Peacock’s Based on a True Story is a Frustrating but Promising True-Crime Parody | TV/Streaming
Mais à l’épisode six de cette première saison, « Basé sur une histoire vraie » se transforme finalement en quelque chose de charnu et remarquable. Avec une obscurité familière à « The Boys », « Based on a True Story » commence à montrer à quel point le vrai crime n’est pas amusant lorsque vous êtes dans le récit. Et avec un dialogue effrontément ouvert (« Money’s great! »), La série se présente comme une satire médiatique dingue, savourant ce qui pourrait arriver si un tel podcast devenait populaire et disponible sur Spotify. Tout le monde en Amérique l’écoute, comme En série, et chacun a son avis. Les célébrités tweetent à ce sujet, puis la conscience morale fluide de la culture pop américaine a son mot à dire. Cue la ligne Alba.

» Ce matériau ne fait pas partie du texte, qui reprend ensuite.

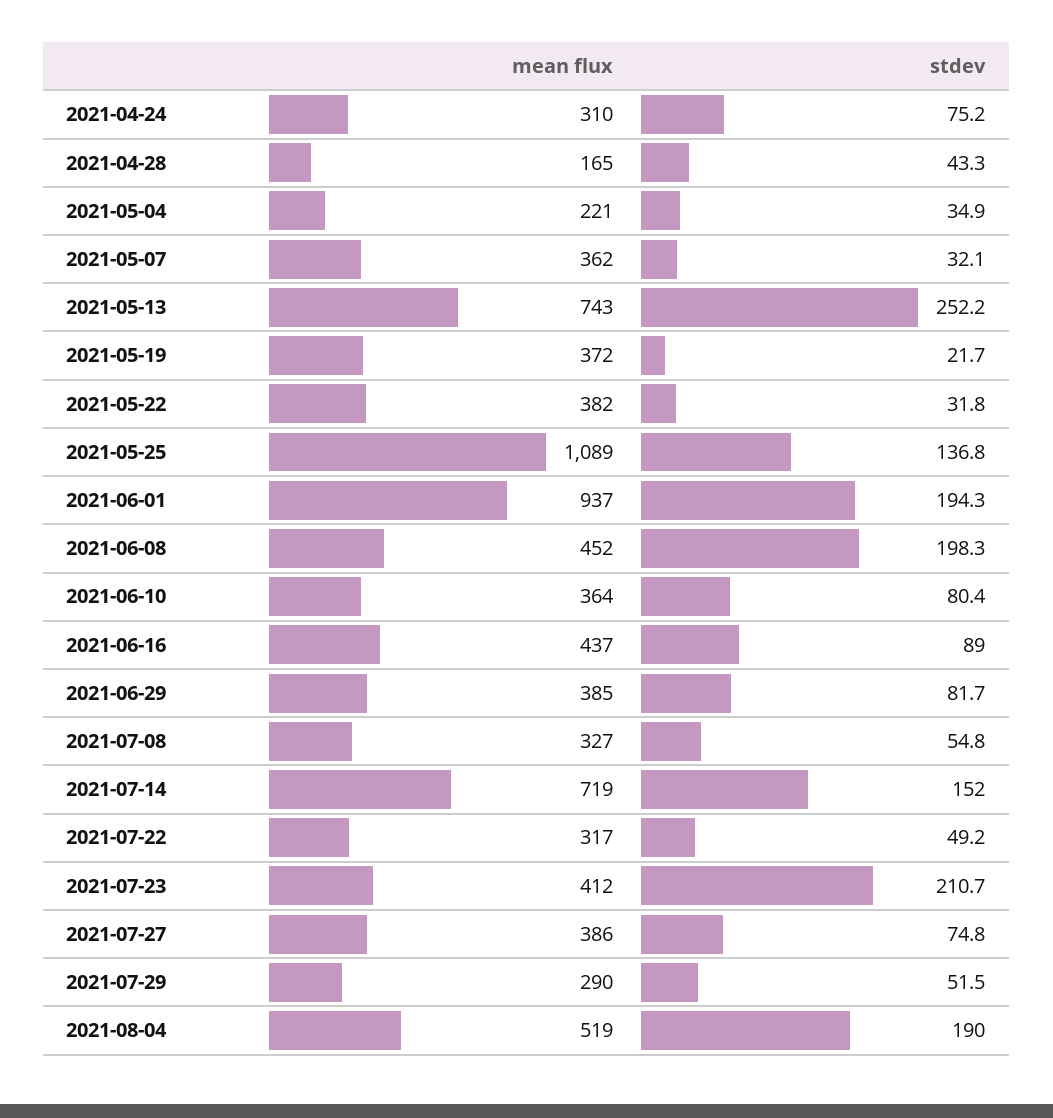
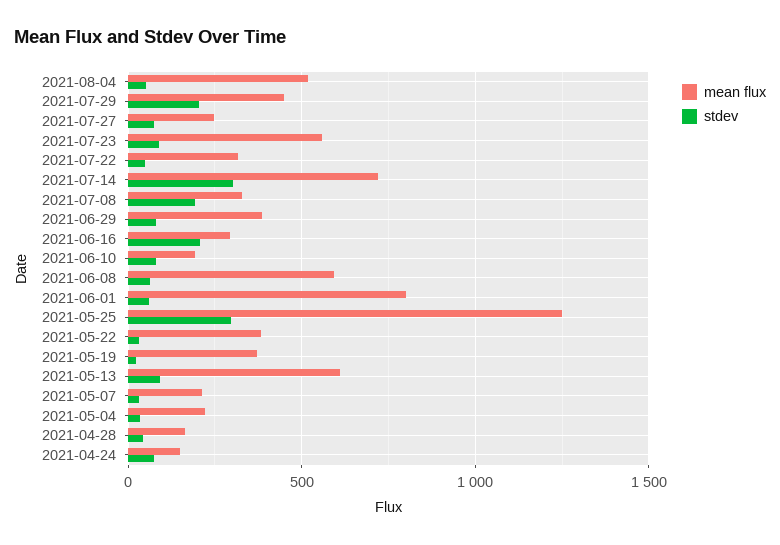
mean flux, 2021-04-24: 310 -> 150
mean flux, 2021-05-07: 362 -> 200
mean flux, 2021-05-13: 743 -> 600
stdev, 2021-05-13: 252.2 -> 100
mean flux, 2021-05-25: 1089 -> 1250
stdev, 2021-05-25: 136.8 -> 300
mean flux, 2021-06-01: 937 -> 800
stdev, 2021-06-01: 194.3 -> 50
mean flux, 2021-06-08: 452 -> 600
stdev, 2021-06-08: 198.3 -> 50
mean flux, 2021-06-10: 364 -> 200
mean flux, 2021-06-16: 437 -> 300
stdev, 2021-06-16: 89 -> 200
stdev, 2021-07-08: 54.8 -> 200
stdev, 2021-07-14: 152 -> 300
mean flux, 2021-07-23: 412 -> 550
stdev, 2021-07-23: 210.7 -> 100
mean flux, 2021-07-27: 386 -> 250
mean flux, 2021-07-29: 290 -> 450
stdev, 2021-07-29: 51.5 -> 200
stdev, 2021-08-04: 190 -> 50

Une fois ce virage effectué, « Basé sur une histoire vraie » nous permet de voir Ava et Nathan sous un angle différent et plus stimulant. Ce ne sont plus nos héros loufoques et égarés dans une prémisse initialement mignonne, mais un couple désespéré pour le contrôle (et Cuoco et Messina ont une excellente chimie qui présente cela). Alors qu’ils succombent aux tentations qui feraient de ce podcast un méga succès dans la vraie vie, Ava et Nathan créent un phénomène qui devient également leur piège, le producteur/star motivé par l’ego Matt prenant de plus en plus le contrôle. Tout d’abord, ce sont ses notes sur la façon dont le spectacle doit être édité et même les repères musicaux. Il propose également le nom du podcast. Mais ensuite c’est bien pire. Finalement, Ava et Nathan sont complices de ses nouveaux crimes, leur danse avec le diable se transformant en marathon. Dommage que la série prenne autant de temps pour en arriver là.
« Basé sur une histoire vraie » est aussi une sorte d’histoire de mariage, dans laquelle Ava et Nathan sont mariés depuis dix ans et sont sur le point d’avoir un bébé mais sont déconnectés par leur stress lié au travail (elle est agent immobilier, il est ancien joueur de tennis star qui s’accroche encore au jour où il a battu Federer). La série se limite également à des lueurs avec cette idée et a la mauvaise habitude de partir sur des tangentes fantastiques – des scènes dans lesquelles ils rêvent d’avoir des relations sexuelles avec quelqu’un d’autre, seulement pour nous rappeler que ce n’est que dans leur tête. « Basé sur une histoire vraie » utilise constamment cette astuce qui tue le temps, un moyen peu coûteux pour le spectacle d’appuyer sur plus de boutons.